Escape from the Isis hell

Published by The Times (18th November, 2017)

‘The Last Girl: My Story of Captivity and My Fight Against the Islamic State’ by Nadia Murad and Jenna Krajeski

Three years ago I flew into Iraq shortly after Islamic State had seized the Yazidi stronghold of Sinjar. My flight was delayed, leaving me just a few hours to find something to write about for the next day’s newspaper. Close to deadline I heard of a village called Kocho, where residents were being told to convert to Islam or die, and dashed out my hastily gathered story.

Over the next few days Yazidi survivors streaming from shattered communities told me nightmarish tales of men gunned down in droves and women carted off like cattle. There were rumours of girls sold into sex slavery.

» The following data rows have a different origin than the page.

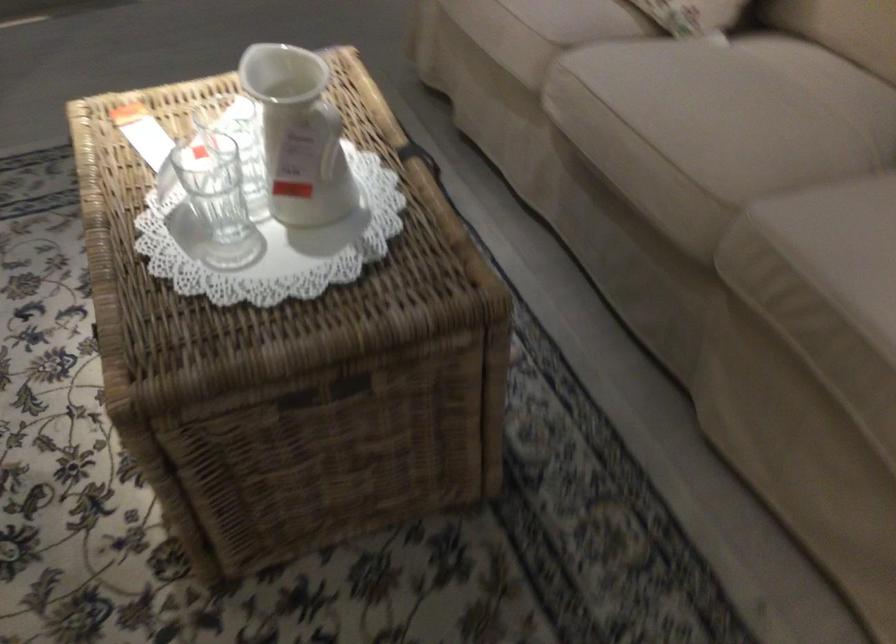
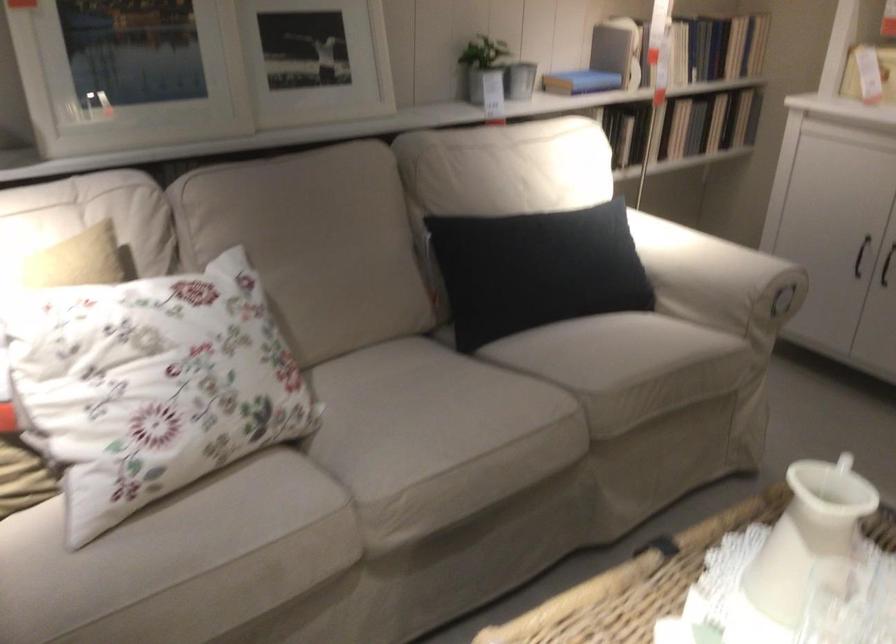
The point at (583, 80) is marked in the first image. Where is the corresponding point in the second image?

(398, 494)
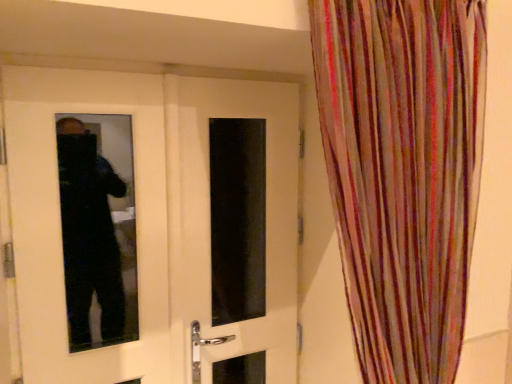
Question: From a real-world perspective, is white glossy door at center, which appears as the 1th door when viewed from the left, under multicolored sheer curtain at right?

Choices:
 (A) yes
 (B) no

Answer: (A)

Question: Considering the relative sizes of white glossy door at center, which appears as the 1th door when viewed from the left, and multicolored sheer curtain at right in the image provided, is white glossy door at center, which appears as the 1th door when viewed from the left, wider than multicolored sheer curtain at right?

Choices:
 (A) yes
 (B) no

Answer: (B)

Question: Is white glossy door at center, the 2th door in the right-to-left sequence, smaller than multicolored sheer curtain at right?

Choices:
 (A) no
 (B) yes

Answer: (B)

Question: Is white glossy door at center, which appears as the 1th door when viewed from the left, thinner than multicolored sheer curtain at right?

Choices:
 (A) yes
 (B) no

Answer: (A)

Question: From the image's perspective, is white glossy door at center, which appears as the 1th door when viewed from the left, over multicolored sheer curtain at right?

Choices:
 (A) yes
 (B) no

Answer: (B)

Question: Is white glossy door at center, the 2th door positioned from the left, wider or thinner than multicolored sheer curtain at right?

Choices:
 (A) wide
 (B) thin

Answer: (B)

Question: Considering the positions of point 181,223 and point 323,112, is point 181,223 closer or farther from the camera than point 323,112?

Choices:
 (A) closer
 (B) farther

Answer: (B)

Question: In terms of height, does white glossy door at center, which is counted as the first door, starting from the right, look taller or shorter compared to multicolored sheer curtain at right?

Choices:
 (A) short
 (B) tall

Answer: (B)

Question: Relative to multicolored sheer curtain at right, is white glossy door at center, the 2th door positioned from the left, in front or behind?

Choices:
 (A) behind
 (B) front

Answer: (A)

Question: Considering the relative positions of white glossy door at center, which is counted as the first door, starting from the right, and white glossy door at center, the 2th door in the right-to-left sequence, in the image provided, is white glossy door at center, which is counted as the first door, starting from the right, to the left or to the right of white glossy door at center, the 2th door in the right-to-left sequence,?

Choices:
 (A) right
 (B) left

Answer: (A)

Question: In terms of width, does white glossy door at center, the 2th door positioned from the left, look wider or thinner when compared to white glossy door at center, the 2th door in the right-to-left sequence?

Choices:
 (A) wide
 (B) thin

Answer: (A)

Question: Looking at the image, does white glossy door at center, the 2th door positioned from the left, seem bigger or smaller compared to white glossy door at center, the 2th door in the right-to-left sequence?

Choices:
 (A) small
 (B) big

Answer: (A)

Question: From a real-world perspective, is white glossy door at center, the 2th door positioned from the left, positioned above or below white glossy door at center, the 2th door in the right-to-left sequence?

Choices:
 (A) above
 (B) below

Answer: (B)

Question: In terms of height, does multicolored sheer curtain at right look taller or shorter compared to white glossy door at center, the 2th door in the right-to-left sequence?

Choices:
 (A) tall
 (B) short

Answer: (B)

Question: Based on their sizes in the image, would you say multicolored sheer curtain at right is bigger or smaller than white glossy door at center, the 2th door in the right-to-left sequence?

Choices:
 (A) small
 (B) big

Answer: (B)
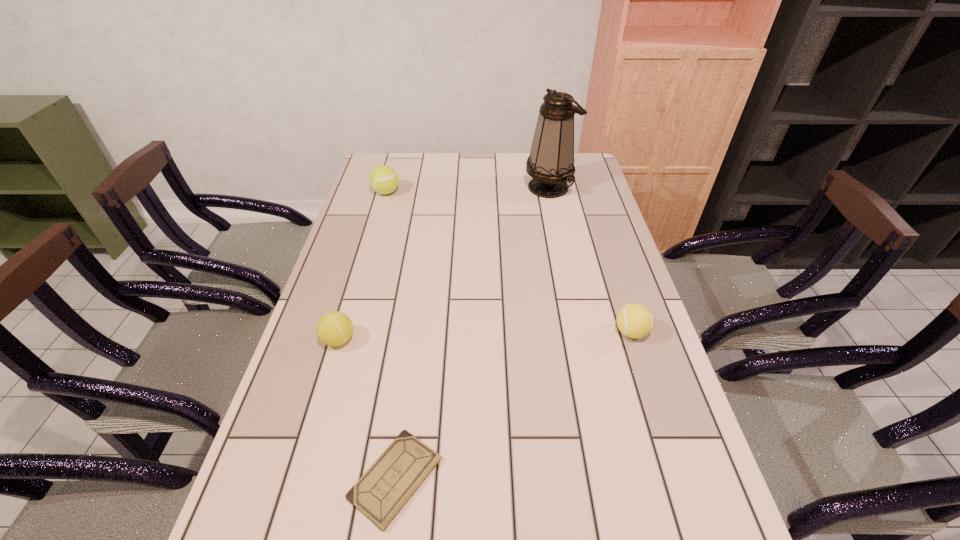
Image resolution: width=960 pixels, height=540 pixels. I want to click on oil lamp that is at the right edge, so click(x=551, y=161).

The width and height of the screenshot is (960, 540). I want to click on tennis ball that is positioned at the right edge, so click(634, 320).

Where is `object at the far right corner`? The height and width of the screenshot is (540, 960). object at the far right corner is located at coordinates (551, 161).

In the image, there is a desktop. Where is `vacant space at the far edge`? The image size is (960, 540). vacant space at the far edge is located at coordinates (510, 160).

The image size is (960, 540). In the image, there is a desktop. In order to click on free space at the left edge in this screenshot , I will do `click(278, 476)`.

Locate an element on the screen. This screenshot has width=960, height=540. vacant space at the right edge of the desktop is located at coordinates (570, 191).

Where is `vacant area at the far left corner`? vacant area at the far left corner is located at coordinates [398, 167].

You are a GUI agent. You are given a task and a screenshot of the screen. Output one action in this format:
    pyautogui.click(x=<x>, y=<y>)
    Task: Click on the free space at the far right corner
    
    Given the screenshot: What is the action you would take?
    pyautogui.click(x=588, y=176)

Where is `free space between the rightmost tennis ball and the oil lamp`? This screenshot has width=960, height=540. free space between the rightmost tennis ball and the oil lamp is located at coordinates (590, 260).

Where is `unoccupied area between the tallest object and the rightmost tennis ball`? This screenshot has height=540, width=960. unoccupied area between the tallest object and the rightmost tennis ball is located at coordinates (590, 260).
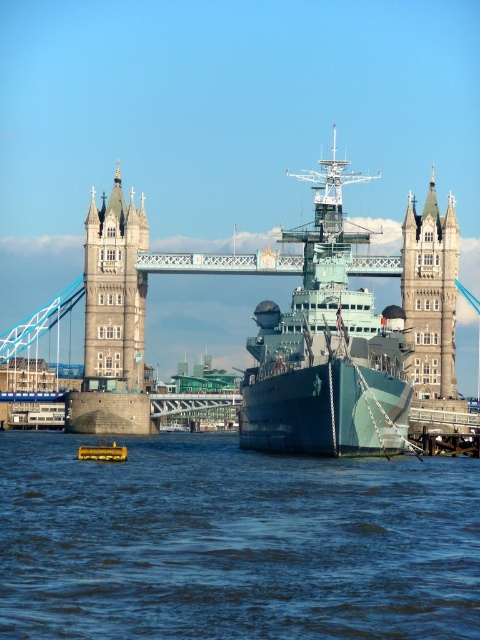
Question: Which of the following is the closest to the observer?

Choices:
 (A) teal matte battleship at center
 (B) yellow rubber boat at lower center
 (C) blue water at center
 (D) stone tower at left

Answer: (C)

Question: Does stone tower at center lie behind yellow rubber boat at lower center?

Choices:
 (A) yes
 (B) no

Answer: (A)

Question: Can you confirm if teal matte battleship at center is thinner than stone tower at left?

Choices:
 (A) no
 (B) yes

Answer: (A)

Question: Which point is closer to the camera taking this photo?

Choices:
 (A) (72, 424)
 (B) (450, 228)

Answer: (B)

Question: Is teal matte battleship at center in front of stone tower at left?

Choices:
 (A) yes
 (B) no

Answer: (A)

Question: Based on their relative distances, which object is farther from the stone tower at left?

Choices:
 (A) blue water at center
 (B) teal matte battleship at center
 (C) yellow rubber boat at lower center
 (D) stone tower at center

Answer: (D)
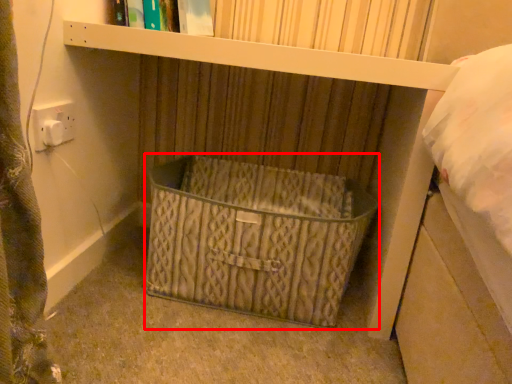
Question: From the image's perspective, where is basket (annotated by the red box) located in relation to book in the image?

Choices:
 (A) above
 (B) below

Answer: (B)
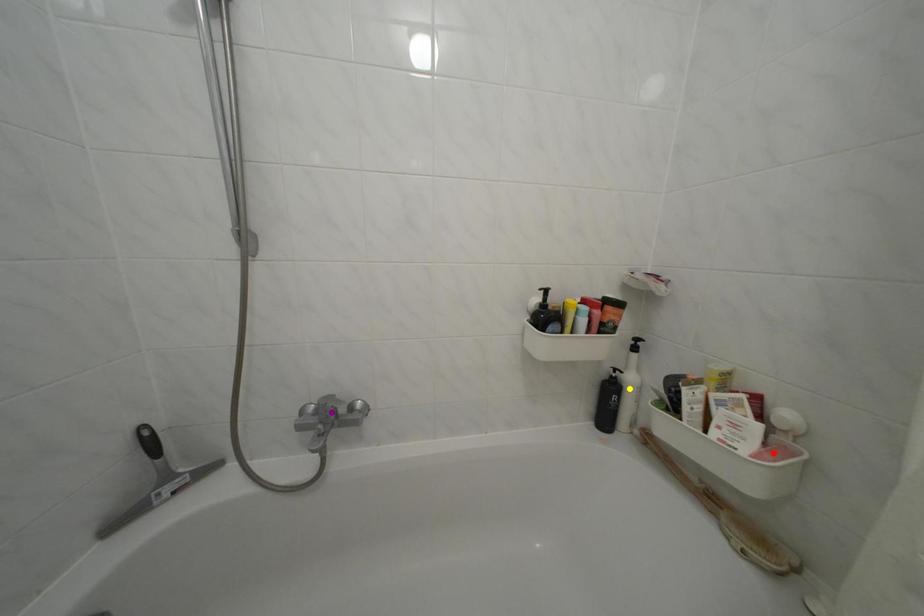
Based on the photo, order these from farthest to nearest:
red point, purple point, yellow point

1. yellow point
2. purple point
3. red point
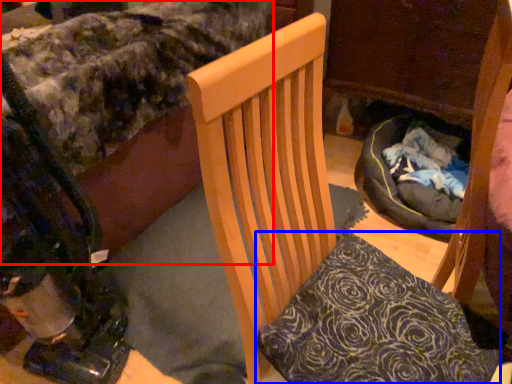
Question: Which object appears closest to the camera in this image, bed (highlighted by a red box) or pillow (highlighted by a blue box)?

Choices:
 (A) bed
 (B) pillow

Answer: (B)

I spoke to one terrified teenager in captivity, a whispered nocturnal conversation on her hidden phone, then later to a jihadist jailor who boasted of their right to enslave Yazidi women refusing to convert.

I was nervous as I gathered hideous details and spoke to despairing families. Selling women into slavery seemed so extreme that it felt false, like something from medieval history. Surely even these fanatics would not stoop so low? Yet now we know their bestial atrocities against the Yazidi, an ancient religion with one million followers, were far worse than even those first few stories indicated.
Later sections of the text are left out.